Reputation: 109
I'm working with the "NYC Property Sales" dataset which is available on kaggle: https://www.kaggle.com/new-york-city/nyc-property-sales?select=nyc-rolling-sales.csv
After cleaning the dataset, I produced the following barplot with this code:
nyc_clean %>%
filter(year == 2017,
borough == "Manhatten") %>%
add_count(neighborhood) %>%
mutate(neighborhood = fct_reorder(neighborhood, n) %>% fct_rev()) %>%
filter(as.numeric(neighborhood) <= 13) %>%
distinct(borough, block, lot, .keep_all = TRUE) %>%
pivot_longer(c("residential_units", "commercial_units"),
names_to = "type",
values_to = "count") %>%
mutate(neighborhood = fct_reorder(neighborhood, as.numeric(as.factor(type)),
mean, na.rm = TRUE)) %>%
ggplot(aes(neighborhood, count, fill = type)) +
geom_col(position = "fill") +
scale_y_continuous(labels = percent) +
coord_flip() +
theme_light()
I want to reorder the barplot so that the proportion of residential units is in a descending order (from top to bottom).

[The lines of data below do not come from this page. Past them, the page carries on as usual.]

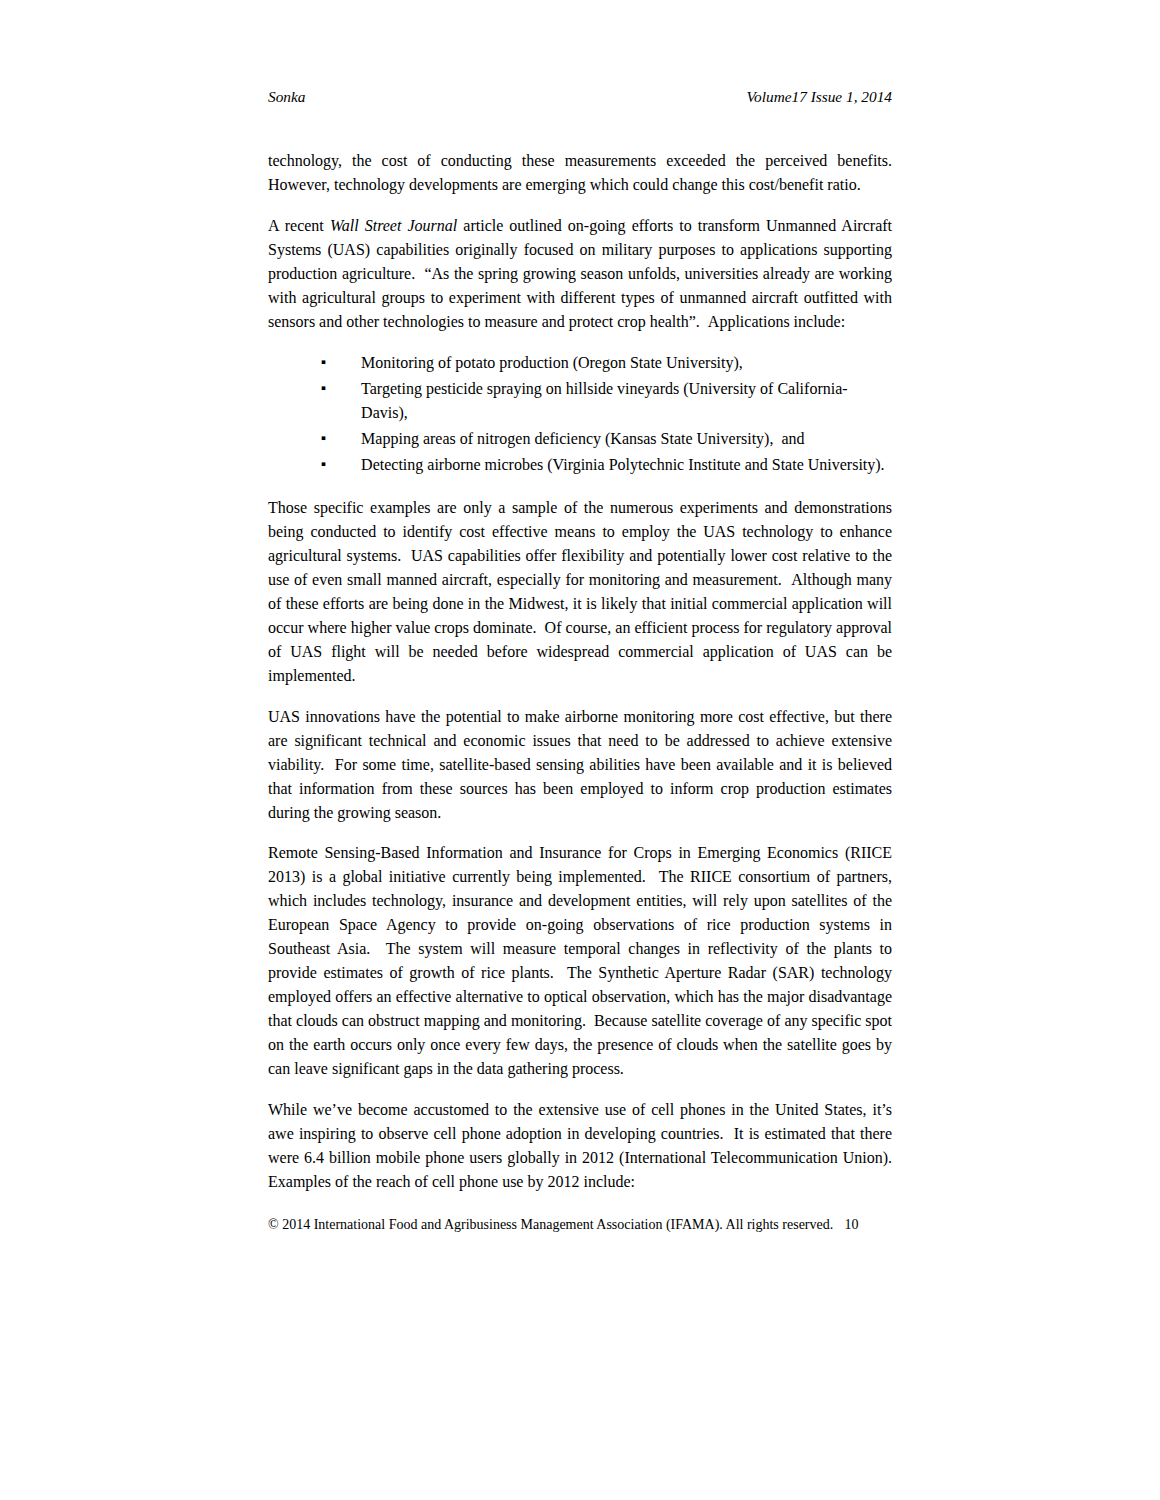Sonka Volume17 Issue 1, 2014
technology, the cost of conducting these measurements exceeded the perceived benefits. However, technology developments are emerging which could change this cost/benefit ratio.
A recent Wall Street Journal article outlined on-going efforts to transform Unmanned Aircraft Systems (UAS) capabilities originally focused on military purposes to applications supporting production agriculture. “As the spring growing season unfolds, universities already are working with agricultural groups to experiment with different types of unmanned aircraft outfitted with sensors and other technologies to measure and protect crop health”. Applications include:
Monitoring of potato production (Oregon State University),
Targeting pesticide spraying on hillside vineyards (University of California-Davis),
Mapping areas of nitrogen deficiency (Kansas State University), and
Detecting airborne microbes (Virginia Polytechnic Institute and State University).
Those specific examples are only a sample of the numerous experiments and demonstrations being conducted to identify cost effective means to employ the UAS technology to enhance agricultural systems. UAS capabilities offer flexibility and potentially lower cost relative to the use of even small manned aircraft, especially for monitoring and measurement. Although many of these efforts are being done in the Midwest, it is likely that initial commercial application will occur where higher value crops dominate. Of course, an efficient process for regulatory approval of UAS flight will be needed before widespread commercial application of UAS can be implemented.
UAS innovations have the potential to make airborne monitoring more cost effective, but there are significant technical and economic issues that need to be addressed to achieve extensive viability. For some time, satellite-based sensing abilities have been available and it is believed that information from these sources has been employed to inform crop production estimates during the growing season.
Remote Sensing-Based Information and Insurance for Crops in Emerging Economics (RIICE 2013) is a global initiative currently being implemented. The RIICE consortium of partners, which includes technology, insurance and development entities, will rely upon satellites of the European Space Agency to provide on-going observations of rice production systems in Southeast Asia. The system will measure temporal changes in reflectivity of the plants to provide estimates of growth of rice plants. The Synthetic Aperture Radar (SAR) technology employed offers an effective alternative to optical observation, which has the major disadvantage that clouds can obstruct mapping and monitoring. Because satellite coverage of any specific spot on the earth occurs only once every few days, the presence of clouds when the satellite goes by can leave significant gaps in the data gathering process.
While we’ve become accustomed to the extensive use of cell phones in the United States, it’s awe inspiring to observe cell phone adoption in developing countries. It is estimated that there were 6.4 billion mobile phone users globally in 2012 (International Telecommunication Union). Examples of the reach of cell phone use by 2012 include:
© 2014 International Food and Agribusiness Management Association (IFAMA). All rights reserved. 10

In the code above, I tried to reorder the neighborhoods with fct_reorder
but it doesn't have any effect on the plot.
As a reproducible example, consider this dataset:
df <- tibble(neighborhood = c(rep("Chelsea", 4), rep("Tribeca", 4),
rep("Flatiron", 4)),
type = c("residential_unit", "commercial_unit", "residential_unit",
"commercial_unit", "residential_unit", "commercial_unit",
"residential_unit", "commercial_unit", "residential_unit",
"commercial_unit", "residential_unit", "commercial_unit"),
count = c(8, 3, 9, 1, 5, 4, 6, 3, 12, 2, 10, 1))
When trying to reorder the plot, the bars are ordered equally messy as in my output above:
df %>%
mutate(neighborhood = fct_reorder(neighborhood, as.numeric(as.factor(type)),
mean, na.rm = TRUE)) %>%
ggplot(aes(neighborhood, count, fill = type)) +
geom_col(position = "fill") +
scale_y_continuous(labels = scales::percent) +
coord_flip() +
theme_light()
Any ideas on what I'm missing here?
Upvotes: 1
Views: 3241
Reputation: 67010
Hopefully this makes up for lack of concision with clarity:
df %>%
left_join( # Add res_share for each neighborhood
df %>%
mutate(share = count / sum(count), .by = neighborhood) %>%
filter(type == "residential_unit") %>%
select(neighborhood, res_share = share)
) %>%
mutate(neighborhood = fct_reorder(neighborhood, res_share)) %>%
ggplot(aes(neighborhood, count, fill = type)) +
geom_col(position = "fill") +
scale_y_continuous(labels = scales::percent) +
coord_flip() +
theme_light()
(Edited in 2024 to use the dplyr 1.1.0+ .by
syntax, which is cleaner than the group_by(neighborhood) %>% ... %>% ungroup()
syntax I had used originally.
Upvotes: 3
Reputation: 389325
One way would be to arrange the data by 'residential_unit'
and count
and assign factor levels in the order they appear.
library(dplyr)
library(ggplot2)
df %>%
group_by(neighborhood, type) %>%
summarise(prop = sum(count)) %>%
mutate(prop = prop.table(prop)) %>%
arrange(type != 'residential_unit', prop) %>%
pull(neighborhood) %>% unique -> levels
df %>%
mutate(neighborhood = factor(neighborhood, levels)) %>%
ggplot(aes(neighborhood, count, fill = type)) +
geom_col(position = "fill") +
scale_y_continuous(labels = scales::percent) +
coord_flip() +
theme_light()
Upvotes: 2